Electronic broker Nex reports revenue growth ahead of CME deal

Nikkei Early Closure Affects Global Markets
Nex posts first quarter growth ahead of CME tie-up (Source: Getty)

Financial technology and electronic trading company Nex announced a revenue increase today ahead of its acquisition by CME Group.

In the period from 1 April 2018 to 30 June 2018 the company grew revenue by seven per cent on a constant currency basis, the equivalent of three per cent on a reported basis.

Read more: CME Group agrees deal to acquire Michael Spencer’s Nex for £3.9bn

Chief executive Michael Spencer said: “We've seen a solid start to the year with episodic volatility driving volumes across the EBS and BrokerTec platforms and increased demand for our products and services from TriOptima and Reset. As previously outlined, the transaction with CME remains on track to complete in the second half of the current calendar year."

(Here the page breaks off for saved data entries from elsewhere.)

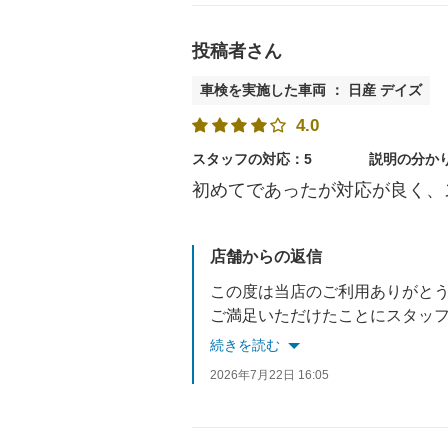
投稿者さん
車検を実施した車両 ： 日産 デイズ
4.0
スタッフの対応：5
説明の分か
初めてであったが対応が良く、
店舗からの返信
この度は当店のご利用ありがと
ご満足いただけたことにスタッ
今後もお車で何かございました
続きを読む
2026年7月22日 16:05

Nex said that revenue in the quarter had benefited from divisional performance and foreign exchange hedges.

Electronic marketplace Nex Markets grew revenue by two per cent on a constant currency basis but on a reported basis contracted by two per cent.

The company said “the phasing of the CFETS revenue recognition held back revenue growth”.

Read more: Michael Spencer hails CME-Nex deal as important post-Brexit symbol

Nex did a deal with China Foreign Exchange Trade System (CFETS) in 2017 to launch a combined electronic foreign exchange platform for the Chinese market.

Nex Optimisation, which focuses on mitigating risk, increasing efficiency and reducing costs, increased revenue by seven per cent on a constant currency basis and four per cent on a reported basis during the first quarter compared to the same period last year.

In March CME Group, which owns derivatives and futures exchanges in Chicago and New York, agreed to buy Nex for £3.9bn.